VBT – Week’s Meditation 68

Don’t Project

The whole organism is involved. And whatsoever we say is like that. If you go to aboriginal societies in India – and there are many aboriginal tribes – they have a different language structure. Their language structure is more basic and more real, but they cannot create much poetry. Their language structure cannot be helpful for dreaming.

If it is raining, we say, “It is raining.” They ask, “What do you mean by ‘it’? What do you mean by ‘it’?”

They have simply the word rain. What do you mean by “it”? What is raining? They just say “rain.”

Rain is the reality, but we go on adding things – and the more words are added, the more we are lost, far away, thrown far away from reality.

Buddha used to say, “When you say, ‘A man is walking,’ what do you mean? Where is the man? Only walking is. What do you mean by ‘the man’?” When we say, “A man is walking,” it appears that there is something like a man and something like walking – two things added together. Buddha says there is walking.

When you say, “The river is flowing,” what do you mean? There is just flowing, and that flowing is the river. The walking is the man, the seeing is the man, standing and sitting is the man. If you eliminate all these – walking, sitting, standing, thinking, dreaming – will there be a man left behind? There will be no man behind. But language creates a different world, and by constantly moving into words we go on moving away.

So the first thing to remember is how not to allow words unnecessarily. When there is a need, you can use them, but when there is no need remain empty, remain non-verbal, MOUNA, remain silent.

There is no need to be constantly verbalizing things.

Secondly, don’t project.
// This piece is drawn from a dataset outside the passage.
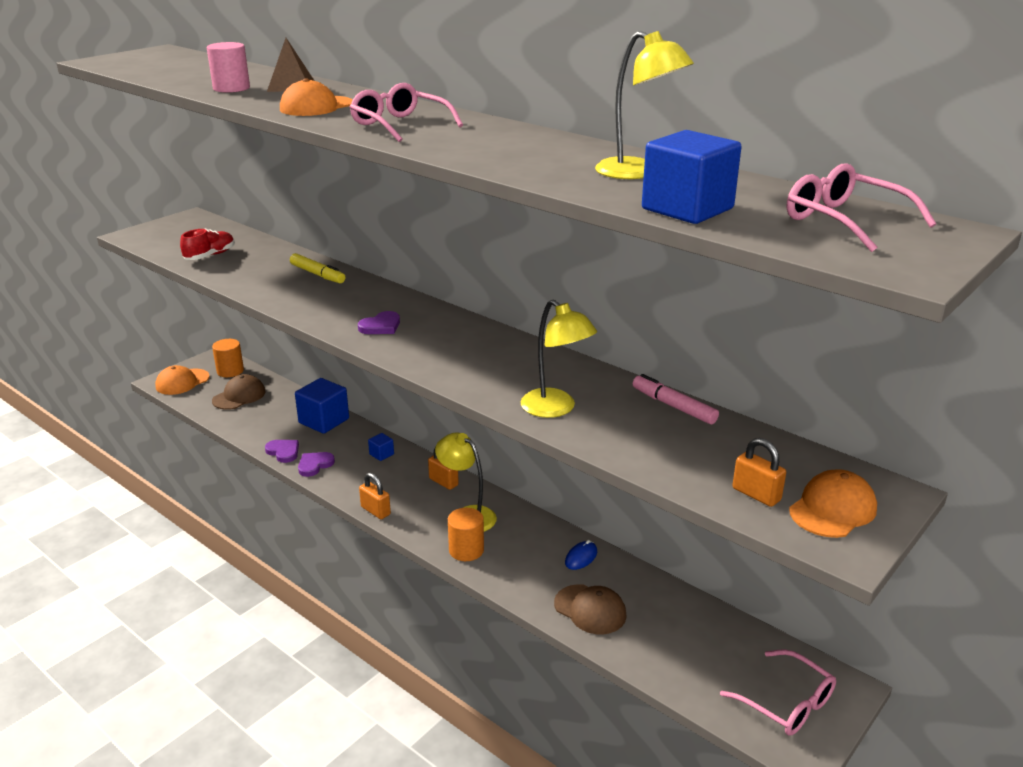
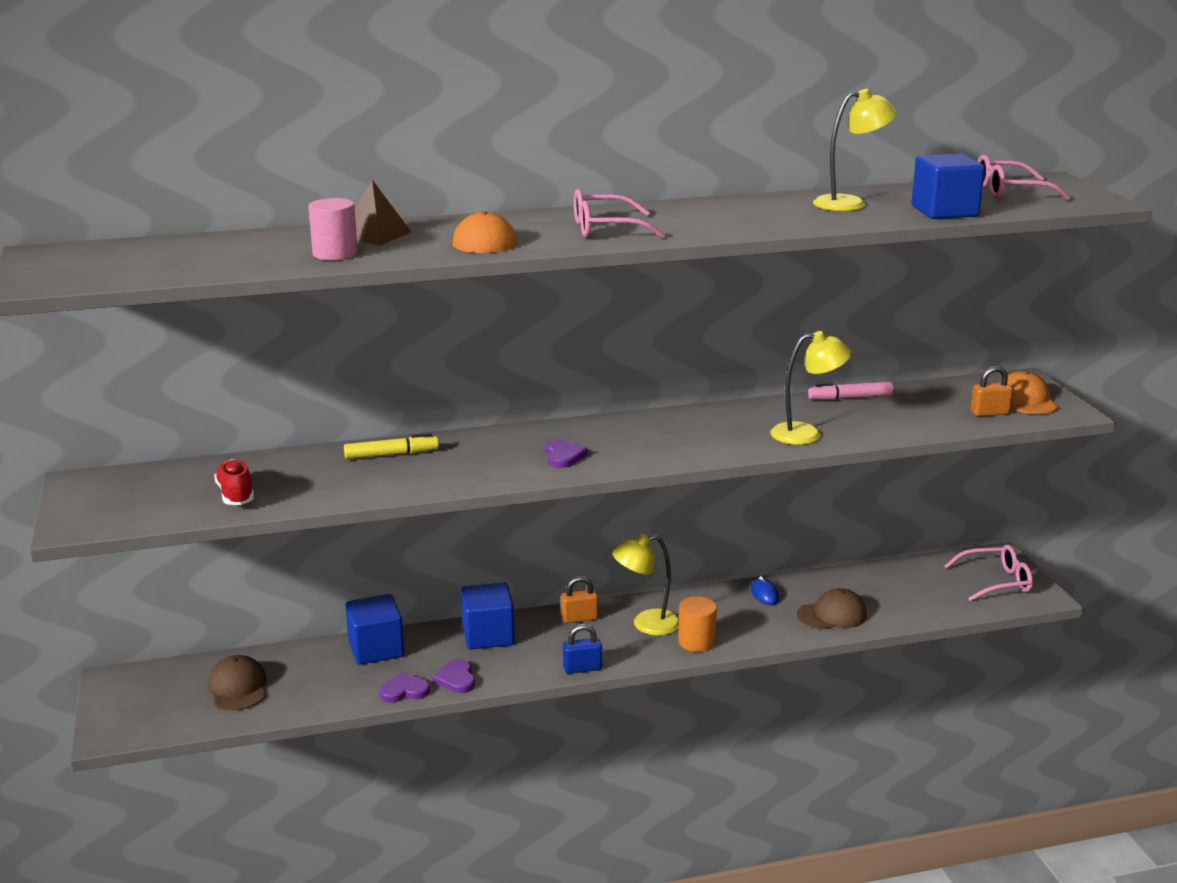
camera: 55 degrees left, 5 degrees down
(182, 382) = (137, 719): orange cap -> none
(230, 371) = (165, 678): orange cylinder -> none
(375, 511) = (582, 668): orange padlock -> blue padlock
(381, 454) = (488, 635): blue cube -> blue cube, size x2.13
Don’t verbalize, don’t project. Look at what is there. Don’t add things and then look. You see a face. When you say, “It is beautiful,” you are putting something into it, or if you say, “It is ugly,” you are again putting something into it. A face is a face. Beauty and ugliness are your interpretations. They are not there, because the same face may be beautiful to someone and ugly to someone else, and to a third it may be neither. He may be indifferent; he may not even look at it – at the same face. The face is simply a face. Don’t put things into it; don’t project. Your projections are your dreams, and if you project then you miss. And this is happening every day.

You see that a face is beautiful; then desire is created. The desire is not for that face or that body; it is for your own interpretation, your own projection. The person that is there, the real person, has been used as a screen, and you have projected yourself. And then disillusion is bound to be there because the real face cannot be forced into unreality by your projection. Sooner or later the projection will have to be dropped, and the real face will come out, and then you will feel that you have been cheated. You will say, “What has happened to this face? This face was so beautiful and this person was so beautiful, and now everything has gone ugly.” Again you are interpreting.

The person remains whatsoever he is, but your interpretations and projections go on, and you are never allowing energy to assert itself. You go on suppressing it. You are suppressing inwardly and outwardly also. You never allow reality to assert itself.